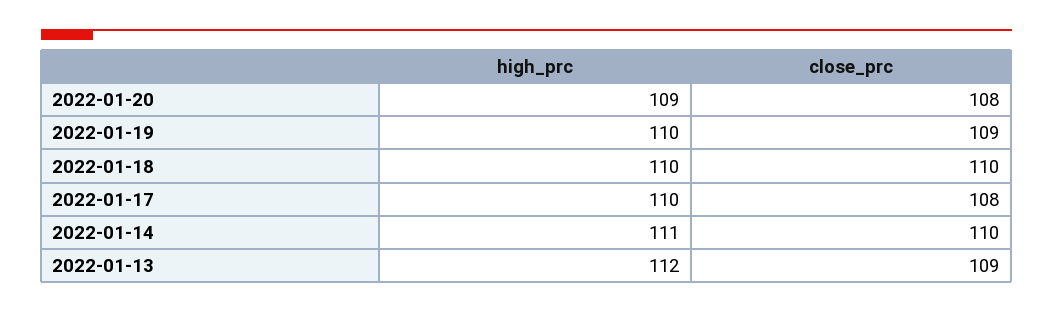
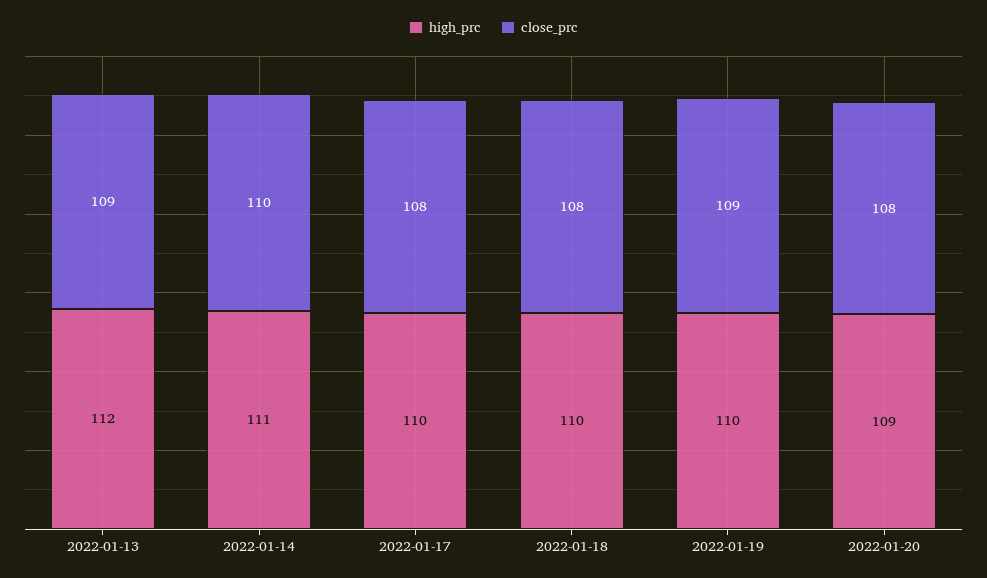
  {
    "high_prc": {
      "2022-01-20": 109,
      "2022-01-19": 110,
      "2022-01-18": 110,
      "2022-01-17": 110,
      "2022-01-14": 111,
      "2022-01-13": 112
    },
    "close_prc": {
      "2022-01-20": 108,
      "2022-01-19": 109,
-     "2022-01-18": 110,
+     "2022-01-18": 108,
      "2022-01-17": 108,
      "2022-01-14": 110,
      "2022-01-13": 109
    }
  }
★ ★ ★ ★
Would you reproduce each line of the material exactly, omitting the images?

### SOLUTION FOR THIS TASK
  {
    "high_prc": {
      "2022-01-20": 109,
      "2022-01-19": 110,
      "2022-01-18": 110,
      "2022-01-17": 110,
      "2022-01-14": 111,
      "2022-01-13": 112
    },
    "close_prc": {
      "2022-01-20": 108,
      "2022-01-19": 109,
-     "2022-01-18": 110,
+     "2022-01-18": 108,
      "2022-01-17": 108,
      "2022-01-14": 110,
      "2022-01-13": 109
    }
  }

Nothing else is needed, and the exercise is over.